Studies evaluating the pharmacological effects of defibrotide sodium on endothelial cells (ECs) were conducted primarily in the human microvascular endothelial cell line. In vitro, defibrotide sodium increased tissue plasminogen activator (t-PA) and thrombomodulin expression, and decreased von Willebrand factor (vWF) and plasminogen activator inhibitor-1 (PAI-1) expression, thereby reducing EC activation and increasing EC-mediated fibrinolysis. Defibrotide sodium protected ECs from damage caused by chemotherapy, tumor necrosis factor-α (TNF-α), serum starvation, and perfusion.



  • The efficacy of Defitelio was investigated in 528 patients treated in three studies: two prospective clinical trials and an expanded access study.
  • The patients enrolled in all three studies had a diagnosis of hepatic VOD with liver or kidney abnormalities after HSCT. The studies measured the percentage of patients who were still alive 100 days after HSCT (overall survival).
  • In the three studies, 38 to 45 percent of patients treated with Defitelio were alive 100 days after HSCT. Based on published reports and analyses of patient-level data, the expected survival rates 100 days after HSCT would be 21 to 31 percent for patients with severe hepatic VOD who received only supportive care or interventions other than Defitelio.


  • Administer DEFITELIO 6.25 mg/kg every 6 hours given as a 2-hour intravenous infusion.
  • Treat for a minimum of 21 days. If after 21 days signs and symptoms of VOD have not resolved, continue treatment until resolution.


  • Injection: 200 mg/2.5 mL (80 mg/mL) in a single-patient-use vial.


  • Concomitant administration with systemic anticoagulant or fibrinolytic therapy.
  •  Known hypersensitivity to DEFITELIO or to any of its excipients.


  • Hemorrhage: Monitor patients for bleeding. Withhold or discontinue DEFITELIO if significant bleeding occurs.
  • Hypersensitivity Reactions: If severe or life threatening allergic reaction occurs, discontinue DEFITELIO, treat according to standard of care, and monitor until signs and symptoms resolve.



  • The most common adverse reactions (incidence ≥10% and independent of causality) with DEFITELIO treatment were hypotension, diarrhea, vomiting, nausea and epistaxis.

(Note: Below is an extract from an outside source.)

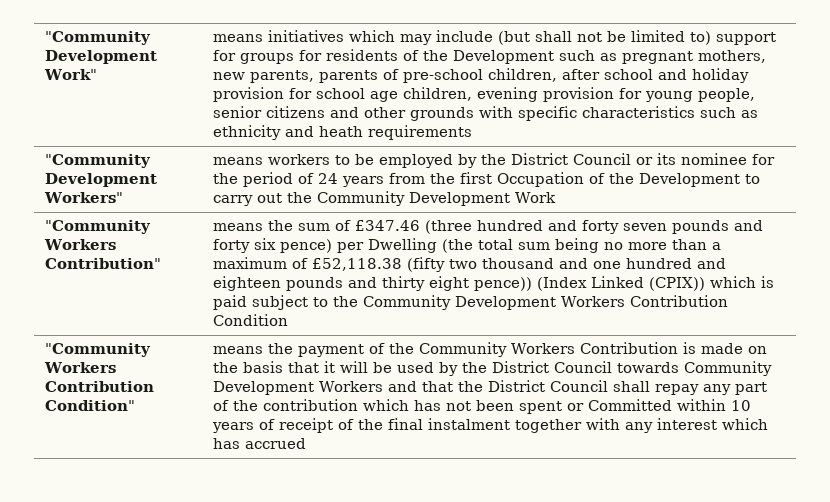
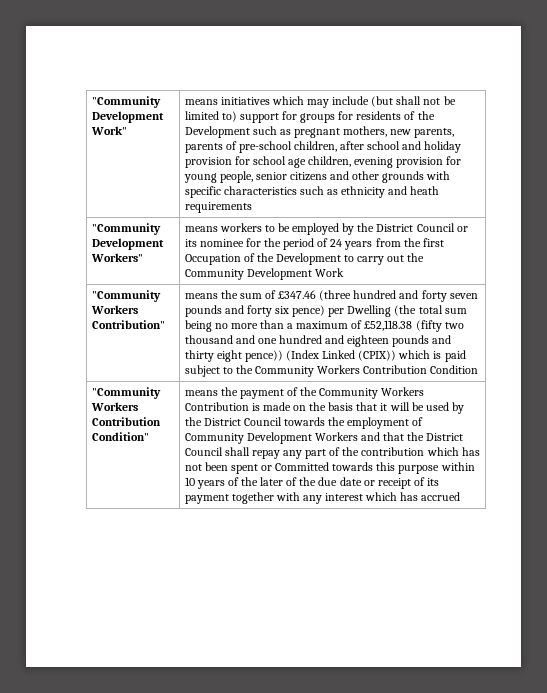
[454,296,556,310] Development -> (315, 371) none
(679, 367) none -> [328,417,424,429] the employment of
(672, 405) none -> [332,462,440,474] towards this purpose
[278,418,510,433] receipt of the final instalment -> [241,477,439,489] [184,494,229,504] the later of the due date or receipt of its payment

The FDA granted the Defitelio application priority review status which facilitates and expedites the development and review of certain drugs in light of their potential to benefit patients with serious or life-threatening conditions. 

Defitelio also received orphan drug designation which provides incentives such as tax credits, user fee waivers and eligibility for exclusivity to assist and encourage the development of drugs for rare diseases.

Defitelio is marketed by Jazz Pharmaceuticals based in Palo Alto, California.